Gözaltı Tablosu: İlk 10 Günde Binlerce Kişi İşlem Gördü
Sivil Alan Araştırmaları Derneği'nin yayımladığı "19 Mart Sürecinden Bugüne: Öğrenci-Gençliğe Yönelik Hak İhlalleri İzleme Raporu", Türkiye'de protesto hakkı, ifade özgürlüğü ve üniversite yaşamı üzerinde artan baskının 5,5 aylık fotoğrafını sunuyor.
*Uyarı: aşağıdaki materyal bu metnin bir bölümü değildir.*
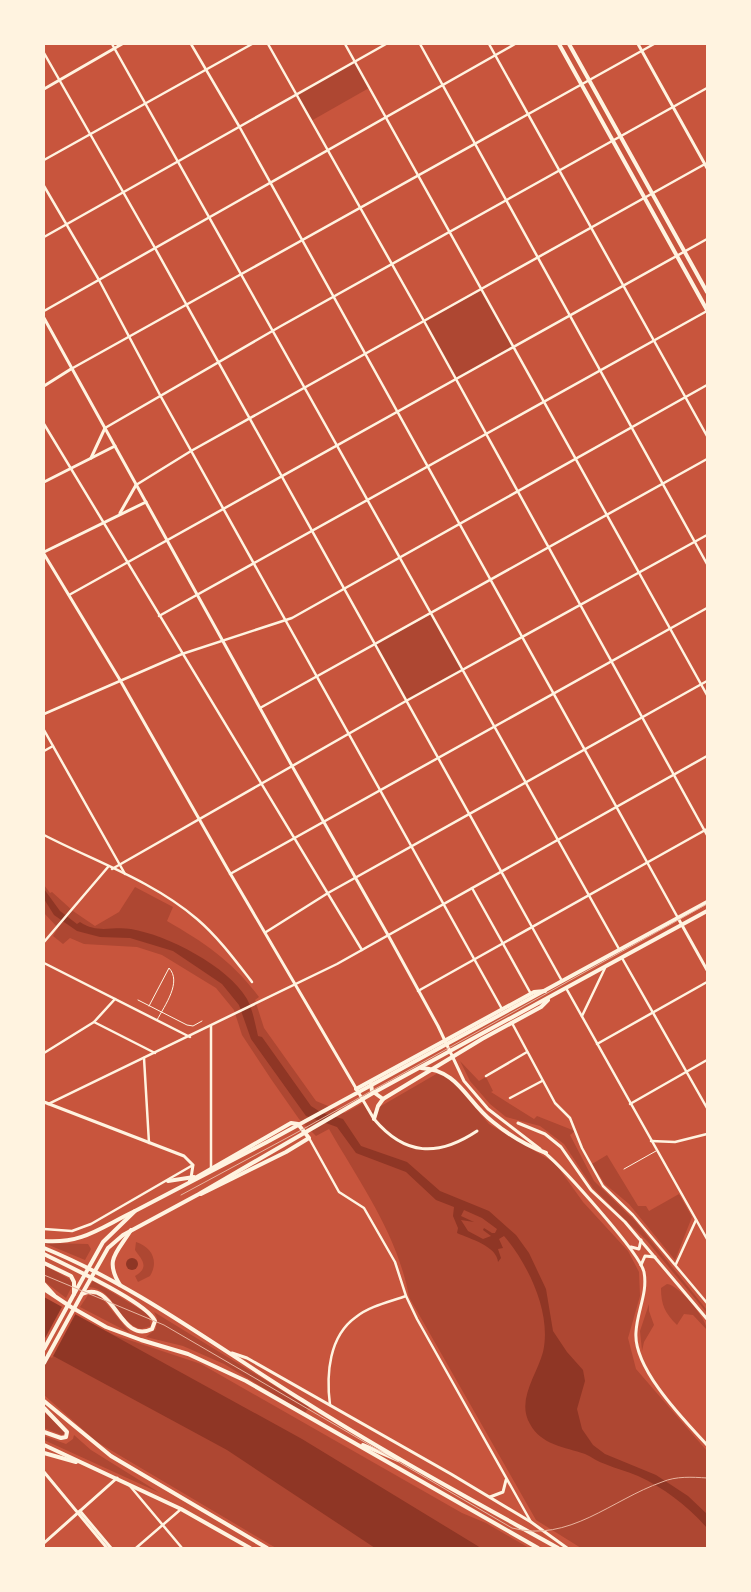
<svg xmlns="http://www.w3.org/2000/svg" width="751" height="1592" font-family="'Source Sans 3',sans-serif">
	<style>
		.green { fill: #ae4732 }
		.water { fill: #8f3625; fill-rule: evenodd }
		.pier { fill: #c8553d }
		.lines { fill: none; stroke-linecap: round; stroke-linejoin: round }
		.service { stroke: #fff3e0; stroke-width: 1 }
		.minor { stroke: #fff3e0; stroke-width: 2.5 }
		.tertiary { stroke: #fff3e0; stroke-width: 3 }
		.secondary { stroke: #fff3e0; stroke-width: 3 }
		.primary { stroke: #fff3e0; stroke-width: 4 }
		.trunk { stroke: #fff3e0; stroke-width: 4 }
		.rail { stroke: #e9b49f; stroke-width: 1 }
	</style>
	<rect width="100%" height="100%" fill="#c8553d"/>
	<g class="green">
		<polygon points="355,61 369,88 311,121 297,94"/>
		<polygon points="482,290 514,347 455,380 424,321"/>
		<polygon points="431,614 463,671 406,701 374,645"/>
		<path d="M44,885L50,893L52,892L73,911L95,926L119,912L135,887L173,907L167,921C205,943 232,961 259,997L255,1000L264,1028L316,1101L345,1113L363,1103L369,1113L438,1073L443,1074L455,1084L489,1124L555,1163L583,1202L628,1251L639,1272L640,1296L628,1338L636,1369L707,1451V1548H581L536,1520L409,1297C398,1235 360,1183 329,1129L316,1136L299,1119L271,1079L242,1035L234,1010L216,988L162,955L137,947L84,944L70,938L63,944L53,936L58,928L44,913Z"/>
		<polygon points="460,1061 479,1081 486,1077 493,1091 491,1092 534,1119 537,1116 575,1131 570,1135 594,1181 635,1221 707,1310 707,1313 647,1241 593,1188 564,1144 540,1126 506,1117 490,1104 470,1081"/>
		<polygon points="607,1155 638,1206 646,1206 649,1211 679,1194 692,1217 675,1260 629,1204 605,1184 592,1164"/>
		<path d="M136,1242C152,1247 159,1261 150,1276L138,1282L135,1276C150,1267 142,1260 135,1250Z"/>
		<polygon points="44,1243 88,1244 91,1249 85,1260"/>
		<polygon points="44,1265 71,1280 73,1284 66,1298 44,1281"/>
		<path d="M93,1281L148,1314L151,1326L141,1329C117,1323 115,1289 89,1287Z"/>
		<path d="M667,1284C679,1285 707,1319 707,1330L693,1315L684,1314L677,1325C665,1313 661,1305 661,1288Z"/>
		<polygon points="88,1295 96,1295 101,1297 130,1333 80,1307"/>
		<polygon points="44,1300 114,1335 201,1364 462,1513 486,1523 529,1548 276,1548 97,1442 44,1395"/>
		<polygon points="649,1304 649,1311 654,1325 644,1342 642,1351 640,1331"/>
		<polygon points="154,1312 309,1407 305,1413 224,1364 183,1346 146,1337 156,1329 157,1318"/>
		<polygon points="44,1412 65,1431 64,1434 62,1435 44,1428"/>
		<polygon points="74,1435 91,1450 160,1493 44,1440 44,1436 66,1444 73,1439"/>
	</g>
	<g class="water">
		<path d="M44,889L60,911L77,924L80,922C98,934 111,926 131,929C167,935 228,966 247,999C253,1010 255,1024 258,1036L262,1037L311,1106L322,1113L343,1119L361,1146L407,1162L440,1191L489,1211L516,1235L529,1253L546,1289L553,1331L567,1352L583,1370L585,1381L577,1409L582,1429L593,1445L605,1454L656,1475L688,1496L707,1514V1528C688,1506 664,1488 638,1476C627,1471 616,1469 605,1464C598,1462 592,1457 585,1454C565,1447 541,1445 530,1424C516,1400 537,1375 543,1352C552,1313 528,1264 504,1236L499,1239L503,1248L498,1249L501,1258L498,1262C497,1246 470,1239 457,1233L458,1228L453,1216L454,1207L436,1200L406,1172L356,1153L337,1127L306,1116L251,1039L239,1005L222,984L173,951L130,938L100,937L77,931L54,915L44,899ZM464,1210L482,1218L497,1229L495,1233H492L484,1228L483,1230L491,1236L483,1239L468,1231L461,1220L474,1222L461,1216Z"/>
		<circle cx="132" cy="1264" r="6"/>
		<polygon points="44,1297 302,1439 481,1548 375,1548 227,1450 44,1351"/>
	</g>
	<polygon class="pier" points="63,1305 76,1313 52,1358 44,1354 44,1340"/>
	<g class="lines">
		<g class="service">
			<polyline points="138,1000 187,1025 193,1026 202,1021"/>
			<path d="M149,1006L169,968C182,982 165,1005 157,1020"/>
			<polyline points="624,1169 656,1151"/>
		</g>
		<g class="minor">
			<polyline points="112,44 619,949"/>
			<polyline points="191,44 239,126 678,918"/>
			<polyline points="268,44 424,321 707,835"/>
			<polyline points="345,44 707,695"/>
			<polyline points="420,44 707,564"/>
			<polyline points="489,44 707,436"/>
			<polyline points="44,53 155,248 562,981"/>
			<polyline points="44,160 252,44"/>
			<polyline points="44,186 99,280 160,395 502,1009"/>
			<polyline points="44,237 386,44"/>
			<polyline points="44,311 515,44"/>
			<polyline points="71,369 654,44"/>
			<polyline points="44,424 362,950"/>
			<polyline points="105,428 281,326 707,88"/>
			<polyline points="136,485 191,451 705,164"/>
			<polyline points="69,595 707,239"/>
			<polyline points="159,616 707,311"/>
			<polyline points="260,708 707,459"/>
			<polyline points="44,714 182,654 292,618 707,385"/>
			<polyline points="44,730 125,874"/>
			<polyline points="44,751 53,746"/>
			<path d="M44,835C94,861 153,881 197,919C218,937 235,960 252,982"/>
			<polyline points="112,869 406,701 707,535"/>
			<polyline points="230,874 707,608"/>
			<polyline points="472,888 531,994"/>
			<polyline points="266,932 328,893 707,681"/>
			<polyline points="44,942 108,867"/>
			<polyline points="622,958 707,1108"/>
			<polyline points="44,963 190,1037"/>
			<polyline points="566,988 707,1239"/>
			<polyline points="418,991 707,829"/>
			<polyline points="582,1016 605,968"/>
			<polyline points="94,1022 155,1053"/>
			<polyline points="512,1023 555,1103 570,1118 582,1148 603,1186 633,1215 707,1303"/>
			<polyline points="211,1026 211,1168"/>
			<polyline points="597,1044 707,982"/>
			<polyline points="44,1053 94,1022 115,999"/>
			<polyline points="144,1058 149,1143"/>
			<polyline points="486,1076 527,1052"/>
			<polyline points="510,1098 542,1081"/>
			<polyline points="48,1104 337,964 707,756"/>
			<polyline points="630,1104 707,1060"/>
			<polyline points="309,1138 339,1192 364,1208 395,1262 406,1296 417,1319 531,1522"/>
			<polyline points="651,1141 675,1142 707,1134"/>
			<polyline points="44,1229 72,1231 91,1224 193,1165"/>
			<polyline points="676,1264 696,1220"/>
			<path d="M330,1405C326,1374 329,1336 356,1317C370,1306 389,1302 406,1296"/>
			<polyline points="130,1486 182,1548"/>
			<polyline points="136,1548 180,1510"/>
		</g>
		<g class="tertiary">
			<polyline points="638,44 707,168"/>
			<polyline points="44,89 122,44"/>
			<polyline points="120,513 136,485"/>
			<polyline points="44,552 146,502"/>
			<polyline points="678,918 707,970"/>
			<polyline points="44,1102 184,1156 193,1165 191,1178"/>
			<polyline points="232,1353 247,1358 451,1474 531,1522 567,1548"/>
			<polyline points="490,1497 503,1492 506,1480"/>
		</g>
		<g class="secondary">
			<polyline points="44,318 292,766 388,935 438,1026 464,1081 488,1109 540,1149"/>
			<polyline points="44,386 71,369"/>
			<polyline points="91,458 105,428"/>
			<polyline points="44,482 115,446"/>
			<path d="M44,554L120,680L227,868L374,1119C405,1156 438,1157 477,1131"/>
			<polyline points="518,1123 545,1134 561,1147 591,1190 625,1222 707,1319"/>
			<path d="M545,1153C563,1168 640,1253 644,1272C648,1293 637,1311 636,1332C633,1368 683,1419 707,1445"/>
			<polyline points="631,1247 639,1249 641,1240"/>
			<polyline points="641,1265 645,1256 655,1257"/>
			<polyline points="44,1472 107,1548"/>
			<polyline points="80,1511 111,1548"/>
			<polyline points="44,1543 117,1478"/>
		</g>
		<g class="primary">
			<polyline points="559,44 707,310"/>
			<polyline points="569,44 707,292"/>
			<path d="M421,1068C459,1070 466,1101 493,1122C509,1135 527,1146 546,1153"/>
			<polyline points="371,1084 372,1091 383,1099"/>
			<polyline points="356,1089 534,992 545,991"/>
			<polyline points="374,1119 378,1106 383,1099 482,1039 541,1007 548,1000"/>
			<polyline points="168,1181 194,1177"/>
			<polyline points="190,1181 291,1123 298,1124 309,1138 286,1152 201,1194"/>
			<polyline points="74,1294 103,1242 135,1211 267,1142 707,902"/>
			<polyline points="82,1294 108,1248 123,1235 199,1194 373,1093 707,911"/>
		</g>
		<g class="trunk">
			<path d="M44,1241C83,1244 101,1227 135,1211"/>
			<path d="M44,1248C135,1285 218,1348 302,1400C385,1453 472,1500 558,1548"/>
			<path d="M44,1254C65,1265 147,1302 155,1321L152,1329C119,1345 115,1279 82,1294L44,1363"/>
			<polyline points="44,1263 71,1276 74,1282 74,1294 44,1349"/>
			<polyline points="44,1284 54,1295"/>
			<path d="M120,1285C104,1259 117,1253 131,1230"/>
			<polyline points="44,1289 71,1307 106,1327 141,1340 188,1354 246,1381 538,1548"/>
			<polyline points="44,1401 111,1456 267,1548"/>
			<polyline points="44,1408 67,1432 66,1437 61,1438 44,1432"/>
			<polyline points="44,1445 181,1509 250,1548"/>
			<polyline points="363,1445 398,1460"/>
			<polyline points="44,1453 76,1462"/>
		</g>
		<g class="rail">
			<polyline points="181,1195 296,1133 707,904"/>
			<path d="M44,1275L164,1325L512,1528C569,1543 611,1500 662,1482C676,1476 692,1477 707,1478"/>
		</g>
	</g>
	<rect width="751" height="1592" fill="none" stroke="#fff3e0" stroke-width="90"/>
</svg>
Rapora göre 19–29 Mart tarihleri arasında 1.879 kişi gözaltına alındı, 260 kişi tutuklandı ve 468 kişi adli kontrolle serbest bırakıldı. Gözaltıların ağırlıklı olarak İstanbul ve Ankara'da yoğunlaştığı belirtilirken, İçişleri Bakanlığı'nın açıkladığı 1.418 kişilik gözaltı verisi de raporda karşılaştırmalı biçimde değerlendirildi.
Rapor, protestoların başladığı ilk günden itibaren sahadan gelen bilgileri kronolojik biçimde aktarıyor. Galata Köprüsü yürüyüşü, Cevahir AVM çevresindeki müdahaleler, Şişli ve Saraçhane'deki toplanmalar, Beşiktaş ve Kadıköy'deki engellemeler ile ODTÜ'de kampüs içi eylemler raporda yer alan örnekler arasında. Bu çerçeve, yalnızca sayıların değil, sokakta yaşanan gerilimin ve güvenlik güçleriyle protestocular arasındaki temasın niteliğinin de anlaşılmasına olanak sağlıyor.
Toplantı ve Gösteri Hakkına Müdahaleler: Hukuki Çerçeve Kağıt Üstünde Kaldı
Rapor, toplantı ve gösteri yürüyüşü hakkının hem anayasal hem de uluslararası sözleşmelerle güvence altına alındığını hatırlatıyor. Ancak valiliklerin getirdiği kapsamlı yasak kararları, eylem başlamadan yapılan önleyici müdahaleler ve toplulukların dağılmaması durumunda uygulanan orantısız güç kullanımı, hakkın pratikte daraltıldığını gösteriyor.
Bu dönemde sosyal medya paylaşımlarının, protesto çağrılarının veya eleştirel açıklamaların soruşturma konusu edilmesi dikkat çekiyor. Raporda, "cumhurbaşkanına hakaret", "kamu görevlisine hakaret", "suç işlemeye tahrik" gibi suçlamaların yoğun biçimde kullanıldığı, bazı paylaşımların dahi yargı sürecine taşındığı aktarılıyor. Aynı dönemde 14 gazetecinin gözaltına alınması, 7'sinin tutuklanması, canlı yayınlara müdahaleler, bant daraltma uygulamaları ve yayın kuruluşlarına verilen uyarılar, basın özgürlüğünün de doğrudan etkilendiğini ortaya koyuyor.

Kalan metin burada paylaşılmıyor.